* JOB ITEM *
Go through the listing beneath this task and return every line that carries the string "Siddique".

* INPUT DATA *
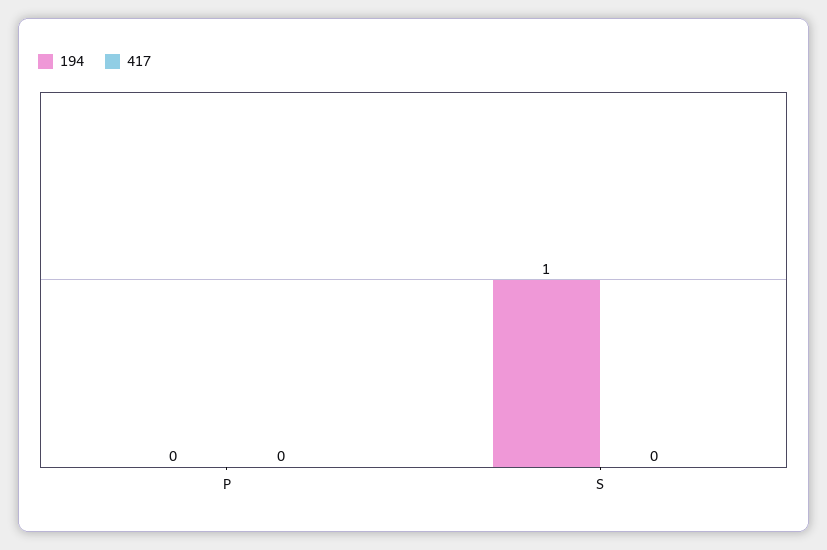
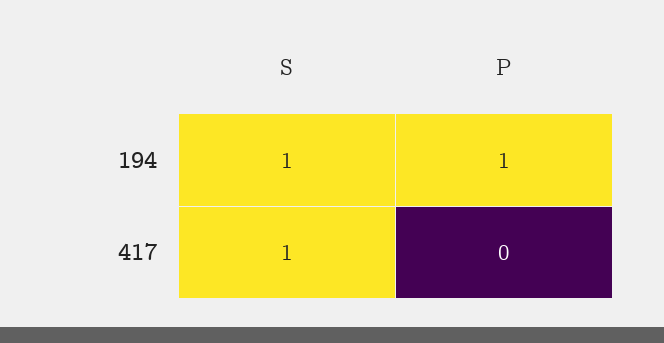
  {
    "194": {
-     "P": 0,
+     "P": 1,
      "S": 1
    },
    "417": {
      "P": 0,
-     "S": 0
+     "S": 1
    }
  }

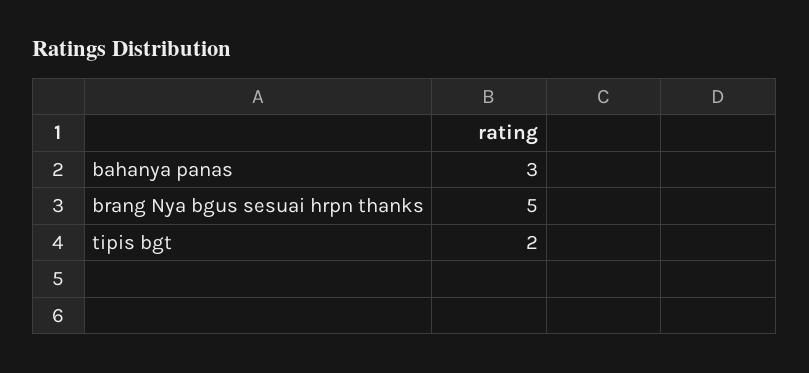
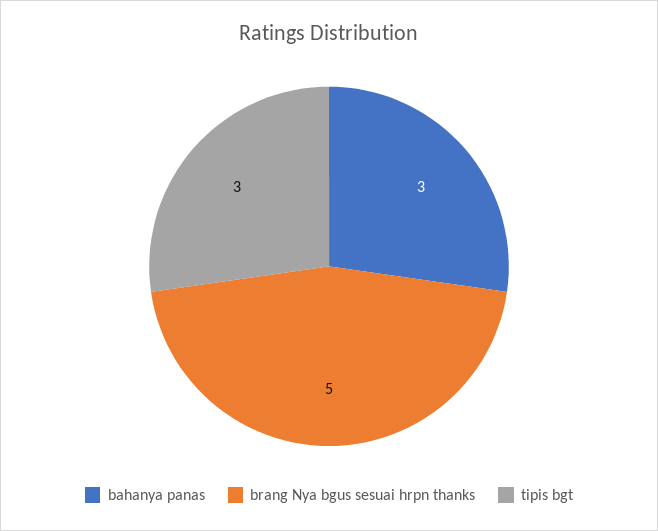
  {
    "bahanya panas": 3,
    "brang Nya bgus sesuai hrpn thanks": 5,
-   "tipis bgt": 2
+   "tipis bgt": 3
  }

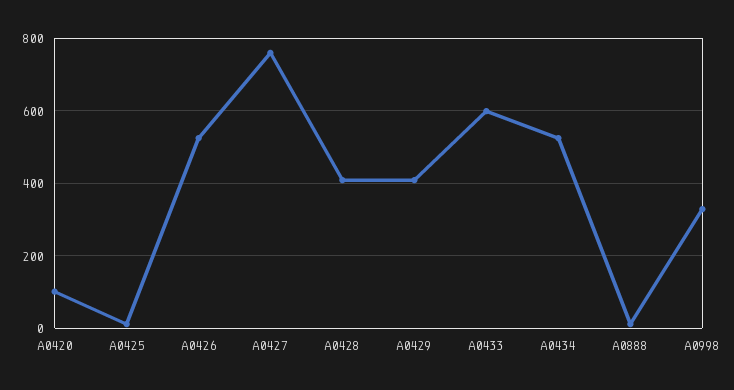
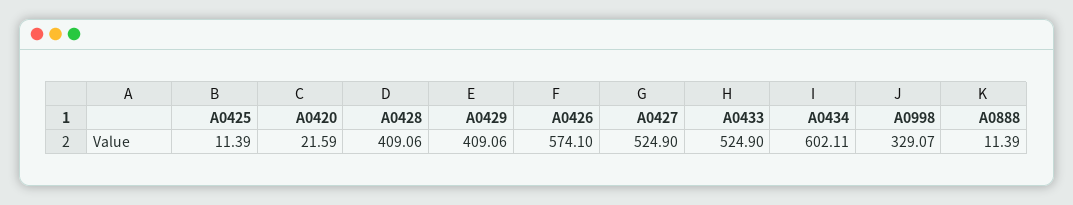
  {
-   "A0420": 100,
+   "A0420": 21.59,
    "A0425": 11.39,
-   "A0426": 520,
+   "A0426": 574.1,
-   "A0427": 760,
+   "A0427": 524.9,
    "A0428": 409.06,
    "A0429": 409.06,
-   "A0433": 600,
+   "A0433": 524.9,
-   "A0434": 520,
+   "A0434": 602.11,
    "A0888": 11.39,
    "A0998": 329.07
  }

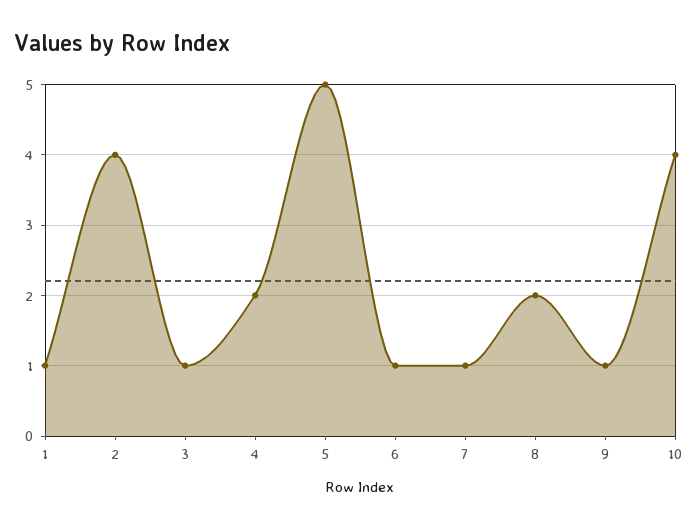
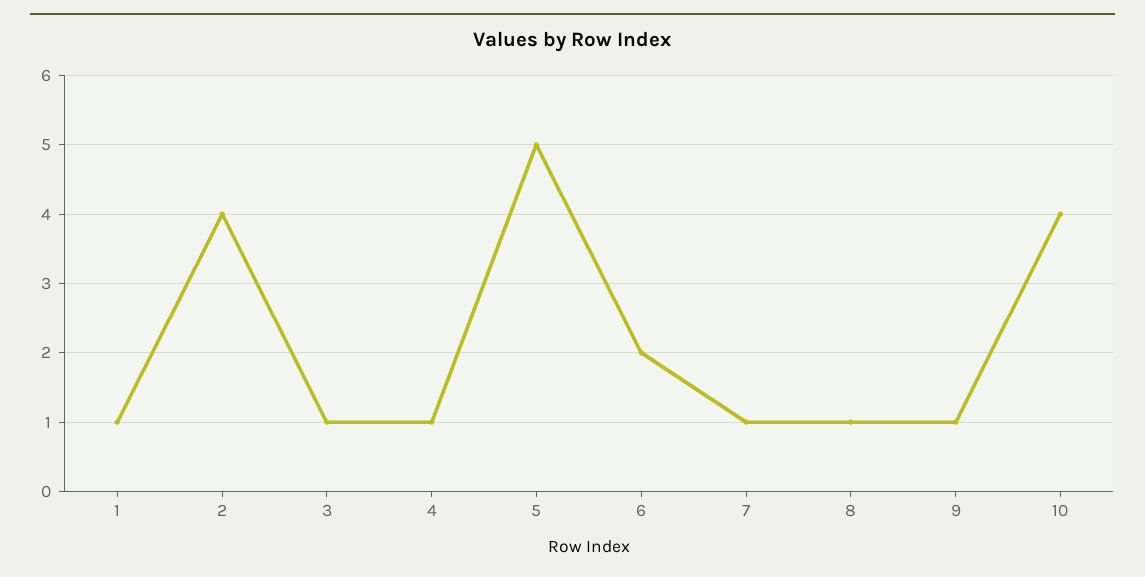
  {
    "1": 1,
    "2": 4,
    "3": 1,
-   "4": 2,
+   "4": 1,
    "5": 5,
-   "6": 1,
+   "6": 2,
    "7": 1,
-   "8": 2,
+   "8": 1,
    "9": 1,
    "10": 4
  }

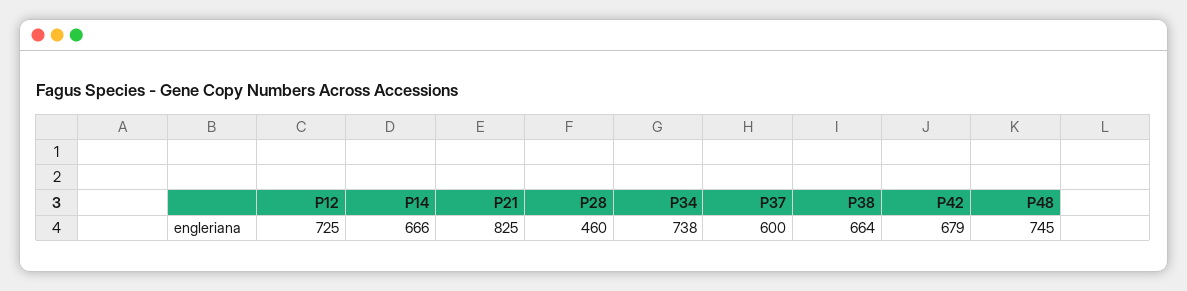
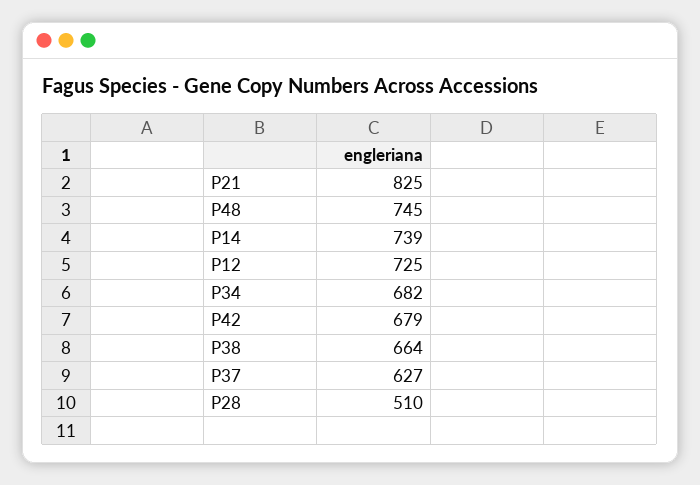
  {
    "P12": 725,
-   "P14": 666,
+   "P14": 739,
    "P21": 825,
-   "P28": 460,
+   "P28": 510,
-   "P34": 738,
+   "P34": 682,
-   "P37": 600,
+   "P37": 627,
    "P38": 664,
    "P42": 679,
    "P48": 745
  }

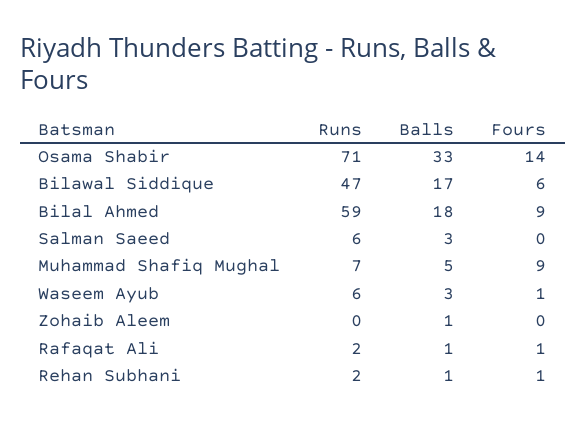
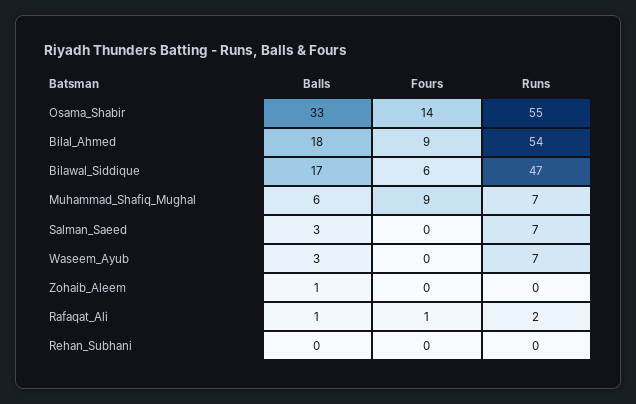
  {
    "Runs": {
-     "Osama Shabir": 71,
+     "Osama Shabir": 55,
      "Bilawal Siddique": 47,
-     "Bilal Ahmed": 59,
+     "Bilal Ahmed": 54,
-     "Salman Saeed": 6,
+     "Salman Saeed": 7,
      "Muhammad Shafiq Mughal": 7,
-     "Waseem Ayub": 6,
+     "Waseem Ayub": 7,
      "Zohaib Aleem": 0,
      "Rafaqat Ali": 2,
-     "Rehan Subhani": 2
+     "Rehan Subhani": 0
    },
    "Balls": {
      "Osama Shabir": 33,
      "Bilawal Siddique": 17,
      "Bilal Ahmed": 18,
      "Salman Saeed": 3,
-     "Muhammad Shafiq Mughal": 5,
+     "Muhammad Shafiq Mughal": 6,
      "Waseem Ayub": 3,
      "Zohaib Aleem": 1,
      "Rafaqat Ali": 1,
-     "Rehan Subhani": 1
+     "Rehan Subhani": 0
    },
    "Fours": {
      "Osama Shabir": 14,
      "Bilawal Siddique": 6,
      "Bilal Ahmed": 9,
      "Salman Saeed": 0,
      "Muhammad Shafiq Mughal": 9,
-     "Waseem Ayub": 1,
+     "Waseem Ayub": 0,
      "Zohaib Aleem": 0,
      "Rafaqat Ali": 1,
-     "Rehan Subhani": 1
+     "Rehan Subhani": 0
    }
  }

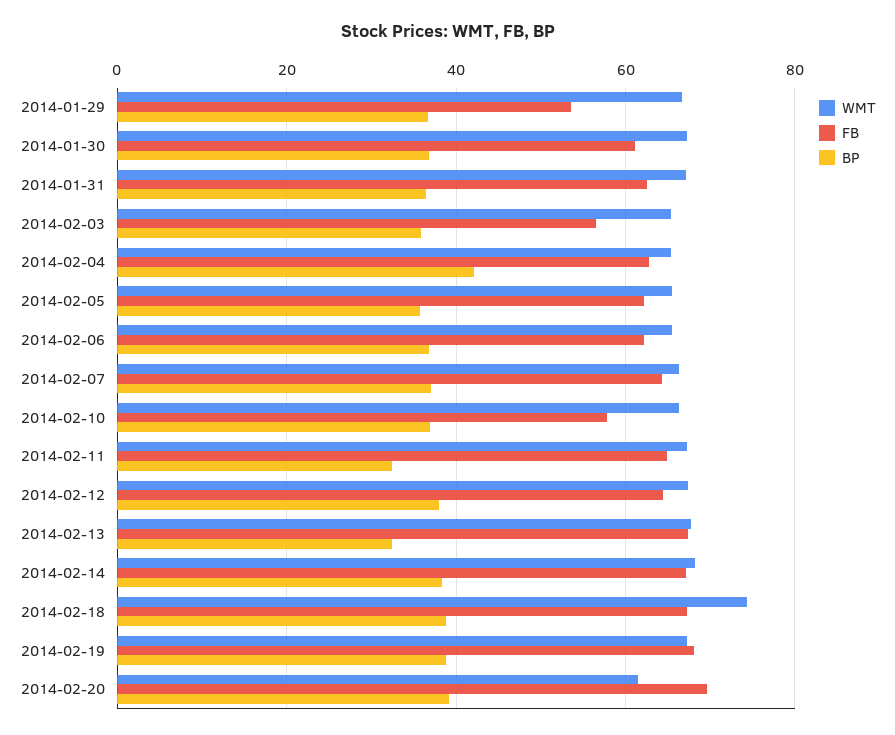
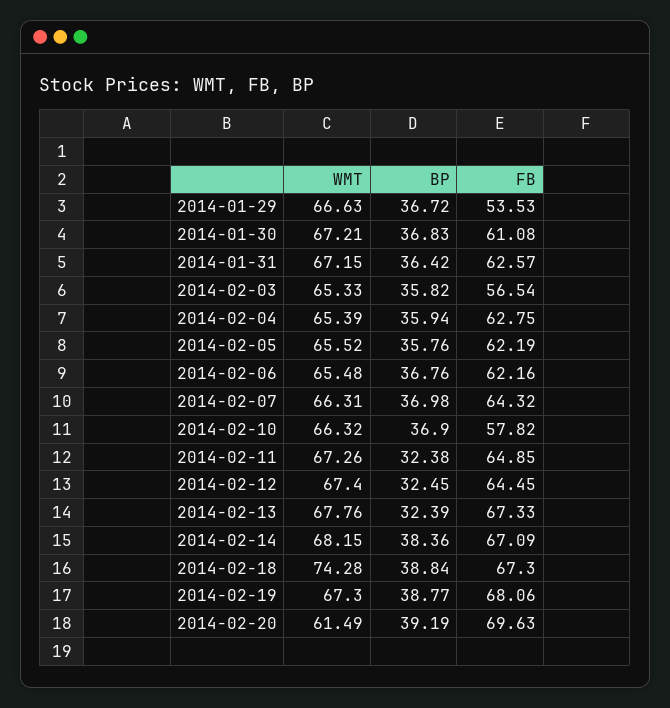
  {
    "WMT": {
      "2014-01-29": 66.63,
      "2014-01-30": 67.21,
      "2014-01-31": 67.15,
      "2014-02-03": 65.33,
      "2014-02-04": 65.39,
      "2014-02-05": 65.52,
      "2014-02-06": 65.48,
      "2014-02-07": 66.31,
      "2014-02-10": 66.32,
      "2014-02-11": 67.26,
      "2014-02-12": 67.4,
      "2014-02-13": 67.76,
      "2014-02-14": 68.15,
      "2014-02-18": 74.28,
      "2014-02-19": 67.3,
      "2014-02-20": 61.49
    },
    "FB": {
      "2014-01-29": 53.53,
      "2014-01-30": 61.08,
      "2014-01-31": 62.57,
      "2014-02-03": 56.54,
      "2014-02-04": 62.75,
      "2014-02-05": 62.19,
      "2014-02-06": 62.16,
      "2014-02-07": 64.32,
      "2014-02-10": 57.82,
      "2014-02-11": 64.85,
      "2014-02-12": 64.45,
      "2014-02-13": 67.33,
      "2014-02-14": 67.09,
      "2014-02-18": 67.3,
      "2014-02-19": 68.06,
      "2014-02-20": 69.63
    },
    "BP": {
      "2014-01-29": 36.72,
      "2014-01-30": 36.83,
      "2014-01-31": 36.42,
      "2014-02-03": 35.82,
-     "2014-02-04": 42,
+     "2014-02-04": 35.94,
      "2014-02-05": 35.76,
      "2014-02-06": 36.76,
      "2014-02-07": 36.98,
      "2014-02-10": 36.9,
      "2014-02-11": 32.38,
-     "2014-02-12": 38,
+     "2014-02-12": 32.45,
      "2014-02-13": 32.39,
      "2014-02-14": 38.36,
      "2014-02-18": 38.84,
      "2014-02-19": 38.77,
      "2014-02-20": 39.19
    }
  }

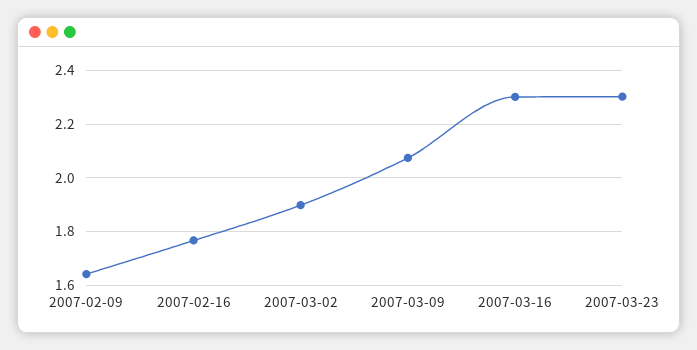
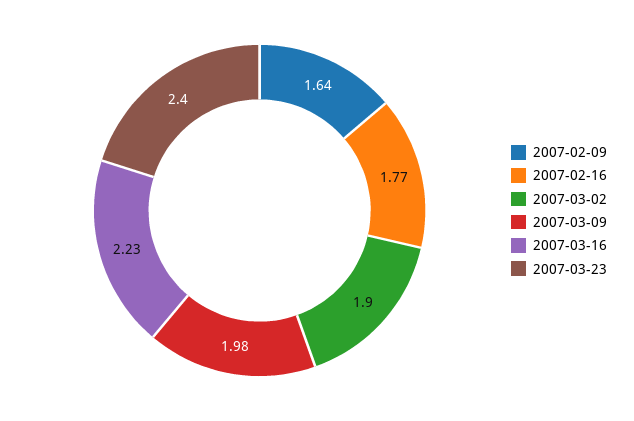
  {
    "2007-02-09": 1.64,
    "2007-02-16": 1.77,
    "2007-03-02": 1.9,
-   "2007-03-09": 2.075,
+   "2007-03-09": 1.98,
-   "2007-03-16": 2.3,
+   "2007-03-16": 2.23,
-   "2007-03-23": 2.3
+   "2007-03-23": 2.4
  }

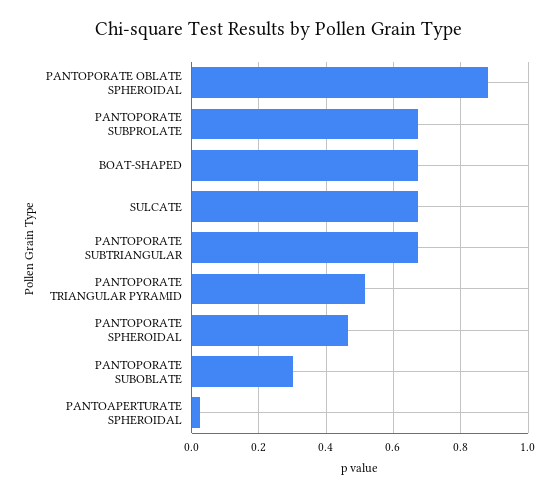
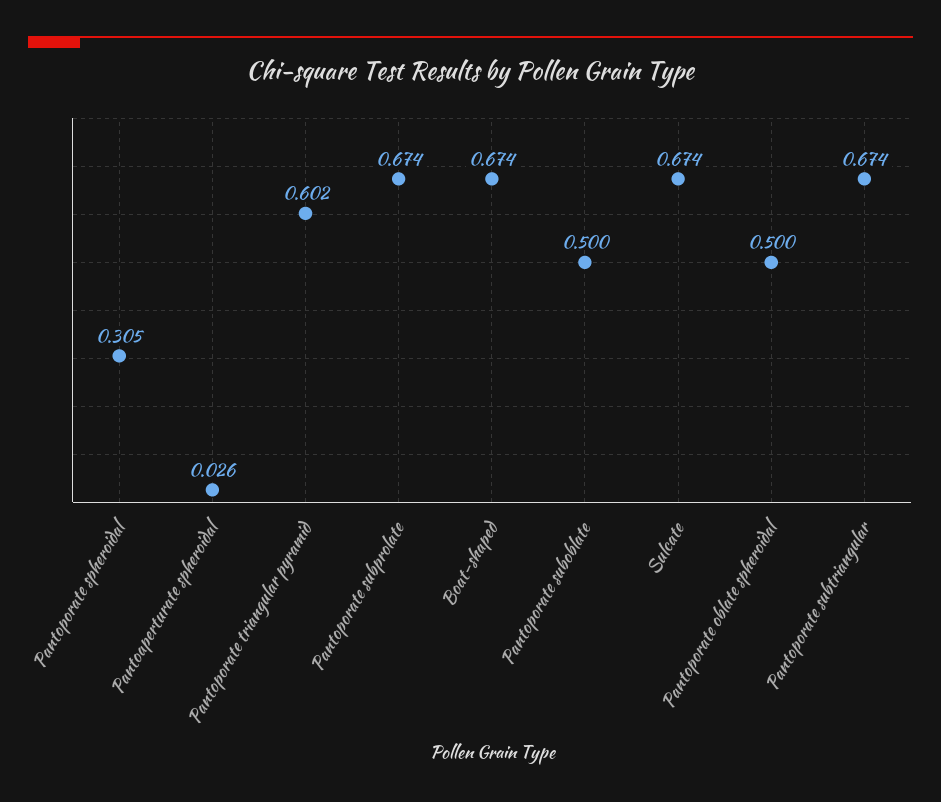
  {
-   "PANTOPORATE OBLATE SPHEROIDAL": 0.88,
+   "PANTOPORATE OBLATE SPHEROIDAL": 0.5,
    "PANTOPORATE SUBPROLATE": 0.674,
    "BOAT-SHAPED": 0.674,
    "SULCATE": 0.674,
    "PANTOPORATE SUBTRIANGULAR": 0.674,
-   "PANTOPORATE TRIANGULAR PYRAMID": 0.52,
+   "PANTOPORATE TRIANGULAR PYRAMID": 0.602,
-   "PANTOPORATE SPHEROIDAL": 0.46,
+   "PANTOPORATE SPHEROIDAL": 0.305,
-   "PANTOPORATE SUBOBLATE": 0.3,
+   "PANTOPORATE SUBOBLATE": 0.5,
    "PANTOAPERTURATE SPHEROIDAL": 0.026
  }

* RESULT OF THIS EXERCISE *
      "Bilawal Siddique": 47,
      "Bilawal Siddique": 17,
      "Bilawal Siddique": 6,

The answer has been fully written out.